(Records contained in a dataset)

• • • • •

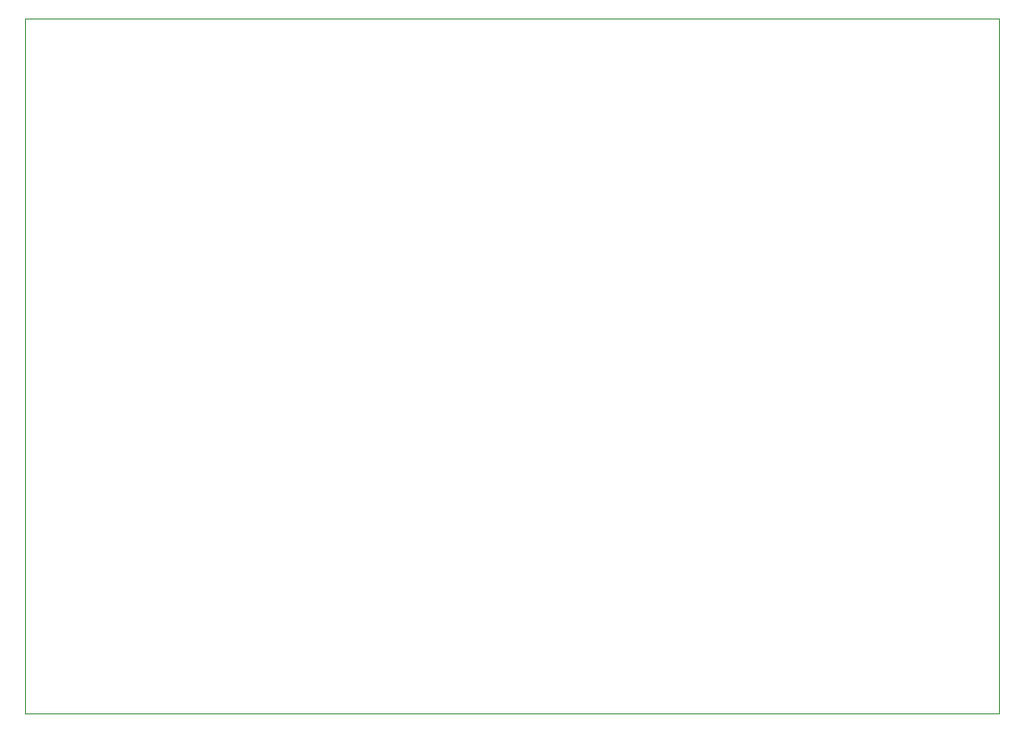
<source format=gm1>
G04 #@! TF.GenerationSoftware,KiCad,Pcbnew,6.0.11+dfsg-1*
G04 #@! TF.CreationDate,2023-06-04T21:15:00+02:00*
G04 #@! TF.ProjectId,EspressoV1,45737072-6573-4736-9f56-312e6b696361,rev?*
G04 #@! TF.SameCoordinates,Original*
G04 #@! TF.FileFunction,Profile,NP*
%FSLAX46Y46*%
G04 Gerber Fmt 4.6, Leading zero omitted, Abs format (unit mm)*
G04 Created by KiCad (PCBNEW 6.0.11+dfsg-1) date 2023-06-04 21:15:00*
%MOMM*%
%LPD*%
G01*
G04 APERTURE LIST*
G04 #@! TA.AperFunction,Profile*
%ADD10C,0.100000*%
G04 #@! TD*
G04 APERTURE END LIST*
D10*
X184150000Y-53340000D02*
X184150000Y-116840000D01*
X95250000Y-53340000D02*
X184150000Y-53340000D01*
X95250000Y-116840000D02*
X95250000Y-53340000D01*
X184150000Y-116840000D02*
X95250000Y-116840000D01*
M02*

</source>
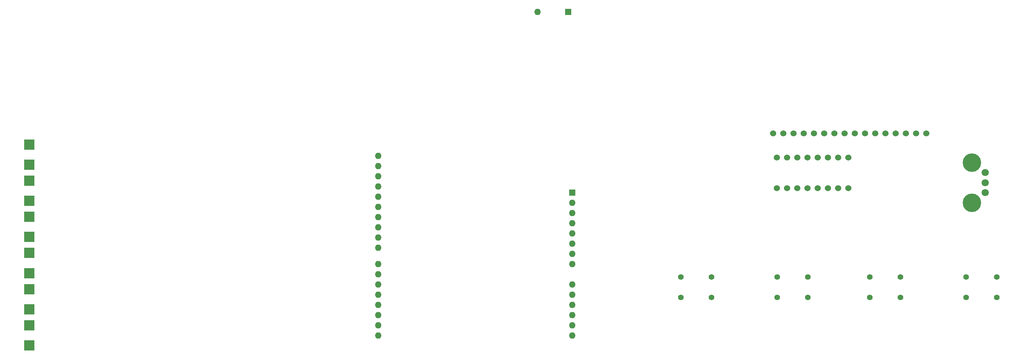
<source format=gbr>
%TF.GenerationSoftware,KiCad,Pcbnew,(5.1.8)-1*%
%TF.CreationDate,2021-04-22T01:43:49+03:00*%
%TF.ProjectId,guitar_second,67756974-6172-45f7-9365-636f6e642e6b,rev?*%
%TF.SameCoordinates,Original*%
%TF.FileFunction,Soldermask,Bot*%
%TF.FilePolarity,Negative*%
%FSLAX46Y46*%
G04 Gerber Fmt 4.6, Leading zero omitted, Abs format (unit mm)*
G04 Created by KiCad (PCBNEW (5.1.8)-1) date 2021-04-22 01:43:49*
%MOMM*%
%LPD*%
G01*
G04 APERTURE LIST*
%ADD10C,1.524000*%
%ADD11R,2.500000X2.500000*%
%ADD12O,1.600000X1.600000*%
%ADD13R,1.600000X1.600000*%
%ADD14C,1.800000*%
%ADD15C,4.600000*%
%ADD16C,1.397000*%
G04 APERTURE END LIST*
D10*
%TO.C,U1*%
X218130000Y-106040000D03*
X220670000Y-106040000D03*
X223210000Y-106040000D03*
X225750000Y-106040000D03*
X228290000Y-106040000D03*
X230830000Y-106040000D03*
X233370000Y-106040000D03*
X235910000Y-106040000D03*
X218130000Y-113660000D03*
X220670000Y-113660000D03*
X223210000Y-113660000D03*
X225750000Y-113660000D03*
X228290000Y-113660000D03*
X230830000Y-113660000D03*
X233370000Y-113660000D03*
X235910000Y-113660000D03*
%TD*%
%TO.C,LCD1*%
X252760000Y-99990000D03*
X250220000Y-99990000D03*
X247680000Y-99990000D03*
X245140000Y-99990000D03*
X242600000Y-99990000D03*
X240060000Y-99990000D03*
X237520000Y-99990000D03*
X234980000Y-99990000D03*
X232440000Y-99990000D03*
X229900000Y-99990000D03*
X227360000Y-99990000D03*
X224820000Y-99990000D03*
X222280000Y-99990000D03*
X219740000Y-99990000D03*
X217200000Y-99990000D03*
X255300000Y-99990000D03*
%TD*%
D11*
%TO.C,REF\u002A\u002A*%
X32250000Y-102750000D03*
%TD*%
%TO.C,REF\u002A\u002A*%
X32250000Y-107750000D03*
%TD*%
%TO.C,REF\u002A\u002A*%
X32250000Y-111750000D03*
%TD*%
%TO.C,REF\u002A\u002A*%
X32250000Y-116750000D03*
%TD*%
%TO.C,REF\u002A\u002A*%
X32250000Y-120750000D03*
%TD*%
%TO.C,REF\u002A\u002A*%
X32250000Y-125750000D03*
%TD*%
%TO.C,REF\u002A\u002A*%
X32250000Y-129750000D03*
%TD*%
%TO.C,REF\u002A\u002A*%
X32250000Y-134750000D03*
%TD*%
%TO.C,REF\u002A\u002A*%
X32250000Y-138750000D03*
%TD*%
%TO.C,REF\u002A\u002A*%
X32250000Y-143750000D03*
%TD*%
%TO.C,REF\u002A\u002A*%
X32250000Y-147750000D03*
%TD*%
%TO.C,REF\u002A\u002A*%
X32250000Y-152750000D03*
%TD*%
D12*
%TO.C,A1*%
X118990000Y-105610000D03*
X118990000Y-108150000D03*
D13*
X167250000Y-114750000D03*
D12*
X118990000Y-145230000D03*
X167250000Y-117290000D03*
X118990000Y-142690000D03*
X167250000Y-119830000D03*
X118990000Y-140150000D03*
X167250000Y-122370000D03*
X118990000Y-137610000D03*
X167250000Y-124910000D03*
X118990000Y-135070000D03*
X167250000Y-127450000D03*
X118990000Y-132530000D03*
X167250000Y-129990000D03*
X118990000Y-128470000D03*
X167250000Y-132530000D03*
X118990000Y-125930000D03*
X167250000Y-137610000D03*
X118990000Y-123390000D03*
X167250000Y-140150000D03*
X118990000Y-120850000D03*
X167250000Y-142690000D03*
X118990000Y-118310000D03*
X167250000Y-145230000D03*
X118990000Y-115770000D03*
X167250000Y-147770000D03*
X118990000Y-113230000D03*
X167250000Y-150310000D03*
X118990000Y-110690000D03*
X118990000Y-150310000D03*
X118990000Y-147770000D03*
%TD*%
D14*
%TO.C,RV1*%
X270000000Y-109750000D03*
X270000000Y-112250000D03*
X270000000Y-114750000D03*
D15*
X266700000Y-107250000D03*
X266700000Y-117250000D03*
%TD*%
D13*
%TO.C,SW1*%
X166250000Y-69750000D03*
D12*
X158630000Y-69750000D03*
%TD*%
D16*
%TO.C,SW2*%
X201870000Y-135750000D03*
X201870000Y-140830000D03*
X194250000Y-135750000D03*
X194250000Y-140830000D03*
%TD*%
%TO.C,SW3*%
X218250000Y-140830000D03*
X218250000Y-135750000D03*
X225870000Y-140830000D03*
X225870000Y-135750000D03*
%TD*%
%TO.C,SW4*%
X241250000Y-140830000D03*
X241250000Y-135750000D03*
X248870000Y-140830000D03*
X248870000Y-135750000D03*
%TD*%
%TO.C,SW5*%
X272870000Y-135750000D03*
X272870000Y-140830000D03*
X265250000Y-135750000D03*
X265250000Y-140830000D03*
%TD*%
M02*

</source>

• • • • •

_EXERCISE AIM_.
Write out, from the lines above, only those from the line with "X167250000Y-122370000D03*" to the line with "X118990000Y-118310000D03*", exactly as given, including the first and the last.

_ANSWER_.
X167250000Y-122370000D03*
X118990000Y-137610000D03*
X167250000Y-124910000D03*
X118990000Y-135070000D03*
X167250000Y-127450000D03*
X118990000Y-132530000D03*
X167250000Y-129990000D03*
X118990000Y-128470000D03*
X167250000Y-132530000D03*
X118990000Y-125930000D03*
X167250000Y-137610000D03*
X118990000Y-123390000D03*
X167250000Y-140150000D03*
X118990000Y-120850000D03*
X167250000Y-142690000D03*
X118990000Y-118310000D03*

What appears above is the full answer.